Recent work on deadlocks includes new approaches to diagnose concurrency problems such as deadlocks. The challenge here is to reproduce the schedules, or ‘‘thread interleavings,’’ that lead to the deadlock, livelock, and similar conditions. Unfortunately, recording in detail the scheduling decisions in production systems is too expensive. Instead, researchers are looking for ways to record the interleavings at a coarser granularity while guaranteeing reproducibility of the deadlock or livelock problem (Kasikci et al., 2017).

Marino et al. (2013), on the other hand, use concurrency control to make sure that deadlocks cannot occur in the first place. In contrast, Duo et al. (2020) use formal modeling to derive constraints on the scheduling to ensure deadlocks will not happen.

Solutions for deadlock detection are not limited to a single system. For instance, Hu et al. (2017) give a method that prevents deadlocks due to the use of Remote DMA (RDMA) in data centers. RDMA is just like regular DMA as discussed in Chap. 5, except that the DMA transfer is now initiated from a remote machine across the network. In a specific mode, known as priority flow control, the RDMA transfer requires the (exclusive) reservation of RDMA buffers in the intermediate nodes in the network. It does so to make sure there can be no packet drops due to buffers overflowing. However, these buffers are just the sort of limited resources that we discussed in this chapter. Suppose two hosts both want to perform an RDMA transfer and both have to use buffers on intermediate nodes N1 and N2. If one of the hosts reserves the last buffer on N1 and the other the last buffer on N2, neither can make progress. By ensuring that the packets from different flows end up in different buffers, Hu et al. (2017) show that deadlocks are not possible.
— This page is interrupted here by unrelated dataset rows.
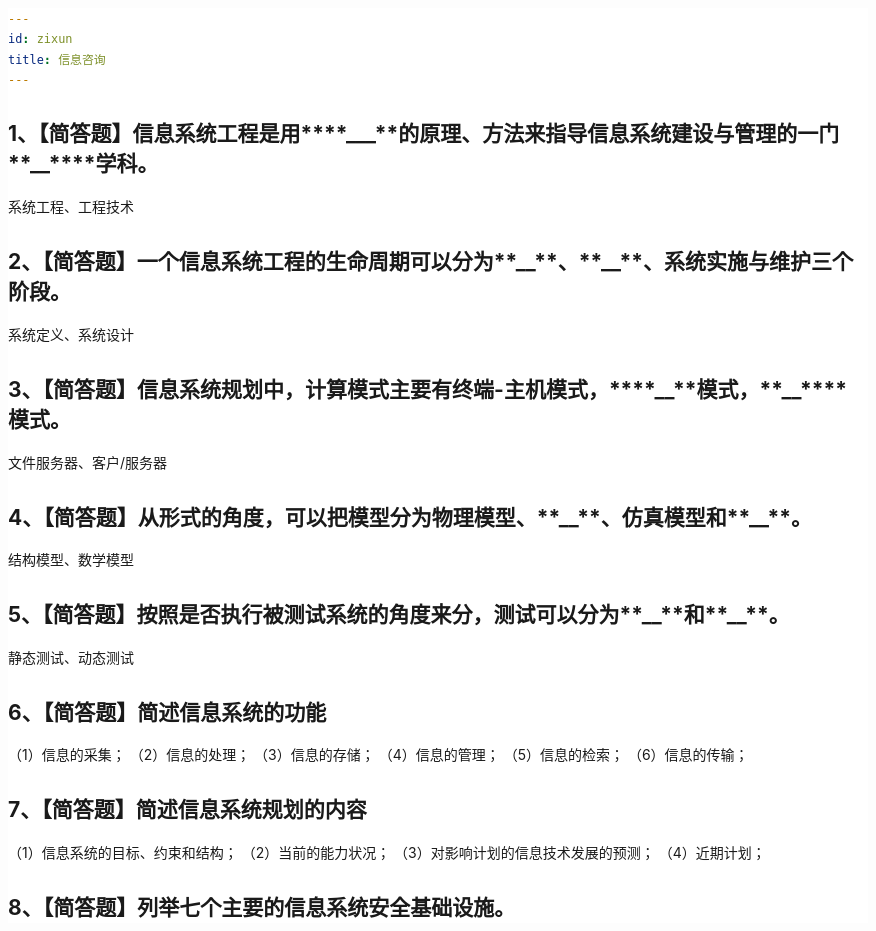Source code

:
 ```yaml
---
id: zixun
title: 信息咨询
---
```


## 1、【简答题】信息系统工程是用\***\*\_\_\_\*\***的原理、方法来指导信息系统建设与管理的一门\***\*\_\_\*\***学科。

系统工程、工程技术

## 2、【简答题】一个信息系统工程的生命周期可以分为\***\*\_\_\*\***、\***\*\_\_\*\***、系统实施与维护三个阶段。

系统定义、系统设计

## 3、【简答题】信息系统规划中，计算模式主要有终端-主机模式，\***\*\_\_\*\***模式，\***\*\_\_\*\***模式。

文件服务器、客户/服务器

## 4、【简答题】从形式的角度，可以把模型分为物理模型、\***\*\_\_\*\***、仿真模型和\***\*\_\_\*\***。

结构模型、数学模型

## 5、【简答题】按照是否执行被测试系统的角度来分，测试可以分为\***\*\_\_\*\***和\***\*\_\_\*\***。

静态测试、动态测试

## 6、【简答题】简述信息系统的功能

（1）信息的采集；
（2）信息的处理；
（3）信息的存储；
（4）信息的管理；
（5）信息的检索；
（6）信息的传输；

## 7、【简答题】简述信息系统规划的内容

（1）信息系统的目标、约束和结构；
（2）当前的能力状况；
（3）对影响计划的信息技术发展的预测；
（4）近期计划；

## 8、【简答题】列举七个主要的信息系统安全基础设施。
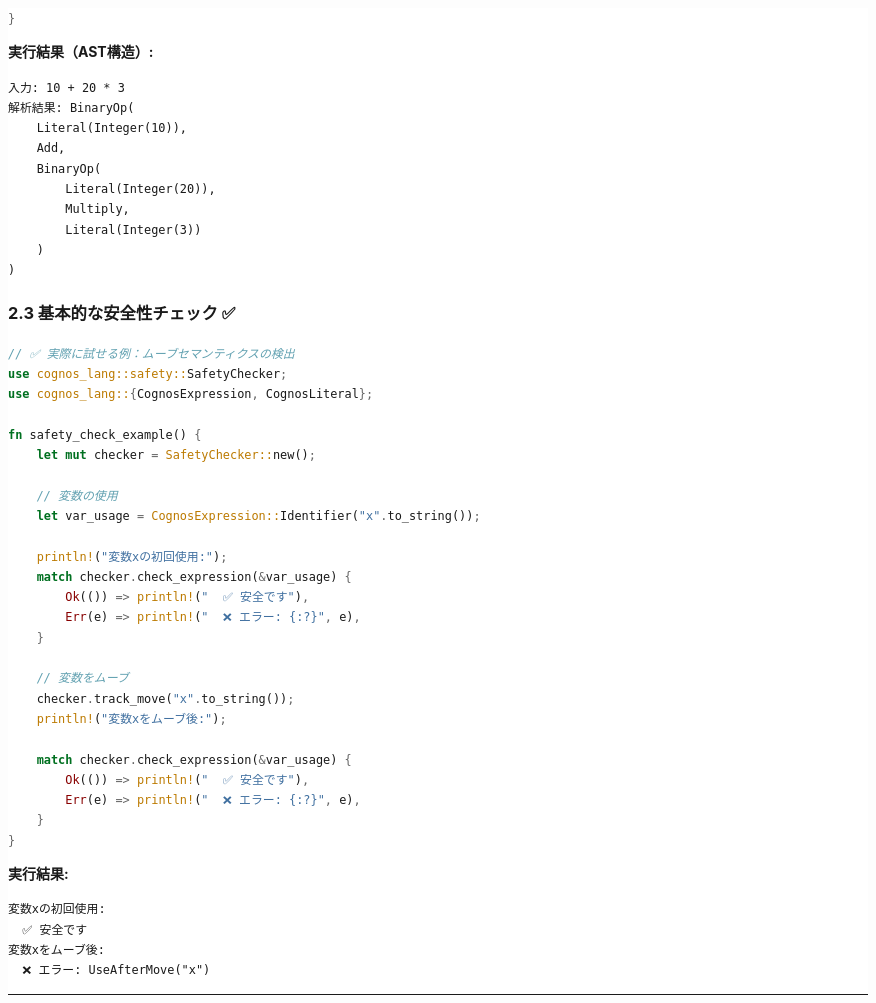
 ```rust
}
```

**実行結果（AST構造）:**
```
入力: 10 + 20 * 3
解析結果: BinaryOp(
    Literal(Integer(10)),
    Add,
    BinaryOp(
        Literal(Integer(20)),
        Multiply,
        Literal(Integer(3))
    )
)
```

### 2.3 基本的な安全性チェック ✅

```rust
// ✅ 実際に試せる例：ムーブセマンティクスの検出
use cognos_lang::safety::SafetyChecker;
use cognos_lang::{CognosExpression, CognosLiteral};

fn safety_check_example() {
    let mut checker = SafetyChecker::new();
    
    // 変数の使用
    let var_usage = CognosExpression::Identifier("x".to_string());
    
    println!("変数xの初回使用:");
    match checker.check_expression(&var_usage) {
        Ok(()) => println!("  ✅ 安全です"),
        Err(e) => println!("  ❌ エラー: {:?}", e),
    }
    
    // 変数をムーブ
    checker.track_move("x".to_string());
    println!("変数xをムーブ後:");
    
    match checker.check_expression(&var_usage) {
        Ok(()) => println!("  ✅ 安全です"),
        Err(e) => println!("  ❌ エラー: {:?}", e),
    }
}
```

**実行結果:**
```
変数xの初回使用:
  ✅ 安全です
変数xをムーブ後:
  ❌ エラー: UseAfterMove("x")
```

---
Another research direction is to try and detect deadlocks. For instance, Pyla and Varadarajan (2012) present a deadlock detection system that associates memory updates with one or more locks guarding the updates and does not make the updates globally visible until all locks that protect the updates are released. All memory updates in a critical region are then performed atomically. By checking at the acquisition of the locks, it is possible to detect deadlocks early and start the recovery procedure . Recovery from a deadlock consists simply of picking one of the locks and discarding all pending memory updates associated with it. The work by Cai and Chan (2012) presents a new dynamic deadlock detection scheme that iteratively prunes lock dependencies that have no incoming or outgoing edges.

Finally, there is a huge amount of theoretical work on distributed deadlock detection. However, we will not consider it here because (1) it is outside the scope of this book and (2) none of it is even remotely practical in real systems. Its main function seems to be keeping otherwise unemployed graph theorists off the streets.